ESF ranges from near 0 for tiny changes to 1.0 for large ones. It acts as a multiplier that scales the base score according to how much code actually shipped.
Why Small PRs Get Lower Final Scores
A 10-line bug fix might demonstrate deep system knowledge and clever problem-solving. The Base Score captures that -- it could be a 45 or higher. But the ESF for 10 lines is around 0.10, so the Final Score lands near 4.5.
This is intentional. GitVelocity measures the total complexity of work that shipped. A 10-line change, no matter how insightful, is a small amount of shipped work. It took less time to write, less time to review, and carries less deployment risk than a 500-line change of equivalent base complexity.
The low final score does not mean the work was unimportant. It means it was small.
Large PRs Are Not Automatically High-Scoring
ESF removes the size penalty -- it does not add a size bonus. A 500-line PR that is mostly boilerplate will still have a low Base Score because the underlying complexity is low. The ESF might be 0.80, but 0.80 multiplied by a Base Score of 12 is still only 9.6.
Large PRs score well only when they are both large and complex. A 500-line feature that introduces new architecture, touches multiple systems, and requires careful error handling will have a high Base Score and a high ESF, resulting in a high Final Score.
An Example
Consider two PRs with identical Base Scores:
| PR | Base Score | Lines Changed | ESF | Final Score |
|---|---|---|---|---|
| 10-line critical bug fix | 45 | 10 | 0.10 | 4.5 |
| 500-line feature implementation | 45 | 500 | 0.80 | 36.0 |
Both PRs demonstrate the same level of underlying complexity per the rubric. But the feature implementation shipped far more code, required more review effort, and represented a larger unit of work. The Final Score reflects that difference.
Do Not Artificially Inflate PR Size
Knowing how ESF works, you might be tempted to make PRs larger to get higher scores. This is a bad idea for several reasons:
- Larger PRs are harder to review. Review quality drops as PR size increases. Bugs slip through.
- Larger PRs are riskier to deploy. More code changed means more potential failure points.
- The AI evaluates actual complexity. Adding padding, unnecessary refactoring, or unrelated changes does not increase the Base Score. The AI reads the code and scores what it finds.

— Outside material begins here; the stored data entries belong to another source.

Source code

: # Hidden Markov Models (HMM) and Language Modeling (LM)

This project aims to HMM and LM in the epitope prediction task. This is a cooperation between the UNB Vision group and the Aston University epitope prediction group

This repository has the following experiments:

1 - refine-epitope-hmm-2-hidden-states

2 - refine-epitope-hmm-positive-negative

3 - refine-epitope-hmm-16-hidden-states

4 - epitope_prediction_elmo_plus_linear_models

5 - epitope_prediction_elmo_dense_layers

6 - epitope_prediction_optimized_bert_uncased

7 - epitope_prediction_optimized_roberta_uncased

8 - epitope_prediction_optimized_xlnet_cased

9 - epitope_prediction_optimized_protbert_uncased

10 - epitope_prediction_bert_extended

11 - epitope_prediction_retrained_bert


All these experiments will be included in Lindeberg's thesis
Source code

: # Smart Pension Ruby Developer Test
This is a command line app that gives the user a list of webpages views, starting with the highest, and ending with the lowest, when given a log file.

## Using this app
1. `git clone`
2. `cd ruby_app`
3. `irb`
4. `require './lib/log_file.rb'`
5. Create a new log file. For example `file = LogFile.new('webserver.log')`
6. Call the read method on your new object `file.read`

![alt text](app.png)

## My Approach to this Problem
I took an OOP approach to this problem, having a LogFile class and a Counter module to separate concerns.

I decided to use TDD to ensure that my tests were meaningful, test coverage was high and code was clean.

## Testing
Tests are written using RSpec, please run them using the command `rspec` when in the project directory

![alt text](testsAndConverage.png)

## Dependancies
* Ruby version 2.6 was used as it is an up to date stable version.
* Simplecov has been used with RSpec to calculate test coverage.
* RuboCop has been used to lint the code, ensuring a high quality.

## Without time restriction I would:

- Your team ships slower. Large PRs take longer to get through review and merge. Smaller PRs ship faster and more frequently.
The best strategy is also the simplest: write well-scoped PRs that solve one problem each. If the work is complex, the Base Score will be high. If the work is small, the Final Score will be low, and that is fine.
Total Velocity Tells the Full Story
If you are shipping many small, focused PRs, your individual scores will be low but your total velocity over time will be substantial. GitVelocity aggregates scores across all your merged PRs, so a week of ten well-crafted small PRs contributes more total velocity than one large PR that sat in review for days.
Volume and consistency matter more than any single score.